Louis Pladys en 1869
Collection personnelle

En 1871 sa situation est précaire, un artiste du théâtre de Dunkerque, Kreitz, donne un concert au bénéfice de l'ancien trial de l'opéra-comique. En 1883 il touche sa pension de comédien, 200 fr par an, mais pour vivre il a ouvert un théâtre de marionnettes sur la plage. Il obtient des subventions de la ville (200 fr, en 1878, 1879 et 1880). Ce théâtre ne fonctionne que durant la saison des bains de mer. Un article du Nord Maritime de 1882 nous le décrit "Le petit théâtre de Pladys. […] Il compose ses pièces lui même, les met à la scène et les interprète lui même, pratiquement parlant. Quand je dis pratiquement je suis pourtant dans l'erreur car notre guignol a abandonné le vieux système de la pratique et l'a remplacé par le mirliton ''c'est moins vibrant, dit-il, et ça s'avale moins''. Outre qu'il est auteur et impresario, il est encore sculpteur et costumier, c'est lui qui a fabriqué, modelé, en un mot fait ses artistes à coup de couteau et qui les a habillés à coups d'aiguilles". Il décède le 17 septembre 1884.
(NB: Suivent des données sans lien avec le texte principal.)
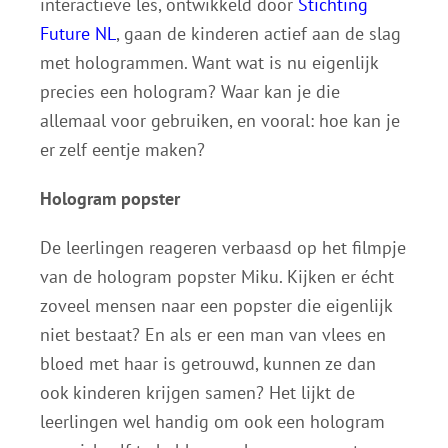
interactieve les, ontwikkeld door
Stichting
Future NL
, gaan de kinderen actief aan de slag
met hologrammen. Want wat is nu eigenlijk
precies een hologram? Waar kan je die
allemaal voor gebruiken, en vooral: hoe kan je
er zelf eentje maken?
Hologram popster
De leerlingen reageren verbaasd op het filmpje
van de hologram popster Miku. Kijken er écht
zoveel mensen naar een popster die eigenlijk
niet bestaat? En als er een man van vlees en
bloed met haar is getrouwd, kunnen ze dan
ook kinderen krijgen samen? Het lijkt de
leerlingen wel handig om ook een hologram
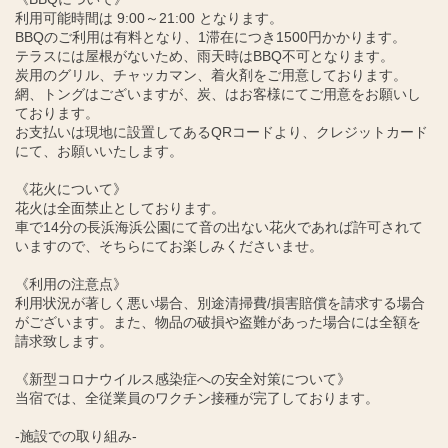
利用可能時間は 9:00～21:00 となります。
BBQのご利用は有料となり、1滞在につき1500円かかります。
テラスには屋根がないため、雨天時はBBQ不可となります。
炭用のグリル、チャッカマン、着火剤をご用意しております。
網、トングはございますが、炭、はお客様にてご用意をお願いし
ております。
お支払いは現地に設置してあるQRコードより、クレジットカード
にて、お願いいたします。
《花火について》
花火は全面禁止としております。
車で14分の長浜海浜公園にて音の出ない花火であれば許可されて
いますので、そちらにてお楽しみくださいませ。
《利用の注意点》
利用状況が著しく悪い場合、別途清掃費/損害賠償を請求する場合
がございます。また、物品の破損や盗難があった場合には全額を
請求致します。
《新型コロナウイルス感染症への安全対策について》
当宿では、全従業員のワクチン接種が完了しております。
-施設での取り組み-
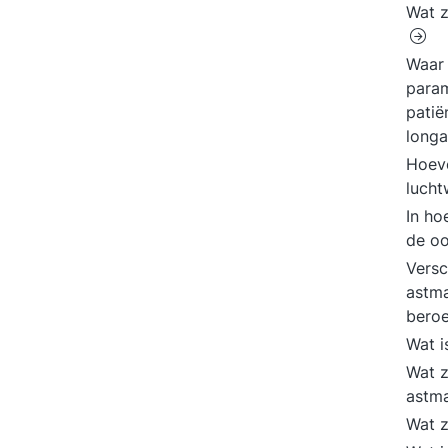
Wat z
Waar 
param
patië
long
Hoev
luch
In ho
de o
Versc
astm
bero
Wat 
Wat z
astm
Wat z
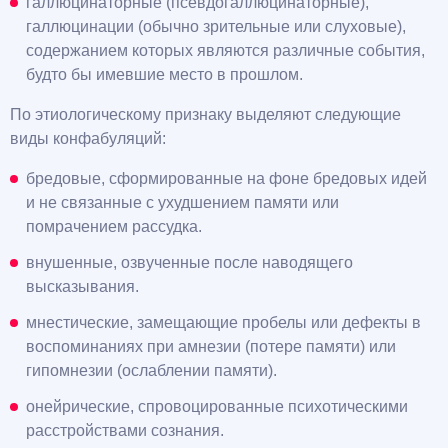
галлюцинаторные (псевдогаллюцинаторные),
галлюцинации (обычно зрительные или слуховые),
содержанием которых являются различные события,
будто бы имевшие место в прошлом.
По этиологическому признаку выделяют следующие
виды конфабуляций:
бредовые, сформированные на фоне бредовых идей
и не связанные с ухудшением памяти или
помрачением рассудка.
внушенные, озвученные после наводящего
высказывания.
мнестические, замещающие пробелы или дефекты в
воспоминаниях при амнезии (потере памяти) или
гипомнезии (ослаблении памяти).
онейрические, спровоцированные психотическими
расстройствами сознания.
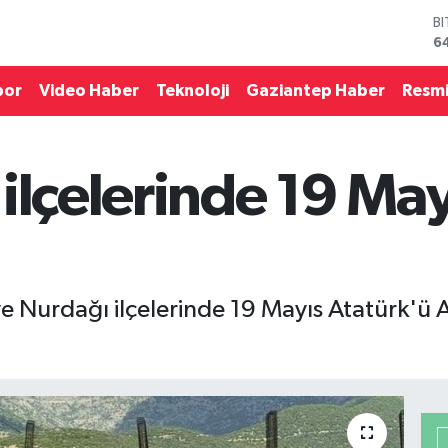
B
6
D
4
por
Video Haber
Teknoloji
Gaziantep Haber
Resmi
E
5
S
6
ilçelerinde 19 May
G
6
B
1
ve Nurdağı ilçelerinde 19 Mayıs Atatürk'ü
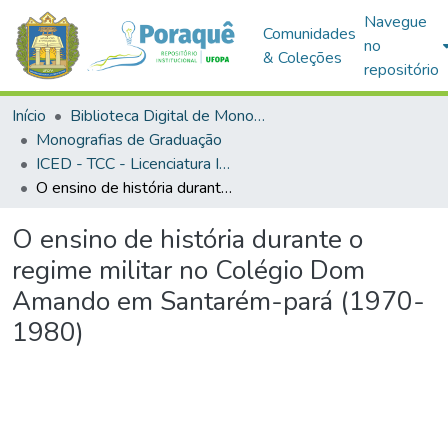
Navegue
Comunidades
no
& Coleções
repositório
Início
Biblioteca Digital de Monografias (BDM)
Monografias de Graduação
ICED - TCC - Licenciatura Integrada em História e Geografia
O ensino de história durante o regime militar no Colégio Dom Amando em Santarém-pará (1970-1980)
O ensino de história durante o
regime militar no Colégio Dom
Amando em Santarém-pará (1970-
1980)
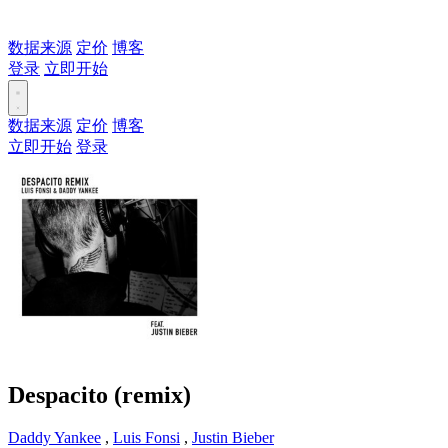
数据来源
定价
博客
登录
立即开始
数据来源
定价
博客
立即开始
登录
Despacito (remix)
Daddy Yankee
,
Luis Fonsi
,
Justin Bieber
Son petit fils, Julien Louis Charles, fils naturel de Rose Jeanne Louise, né en 1871, prend sa succession, il obtient également quelques subventions de la ville (100 fr en 1887, 1888, 1889). Le Nord Maritime annonce les titres des pièces : La Présentation, Pinchette, le Chevalier gascon, les Anglais en voyage, le Capitaine Guignol, le Village enchanté, le Maître d'école, Monsieur l'intendant, l'Avare punie, la Marquise d'Alpaga. La dernière saison semble être celle de 1891. En 1902 on retrouve Julien Pladys à Roubaix où il demande au commissaire de police l'autorisation d'installer un théâtre de pantins sous la grand porte de son habitation au 12 rue Cugnot. Un avis favorable lui est donné.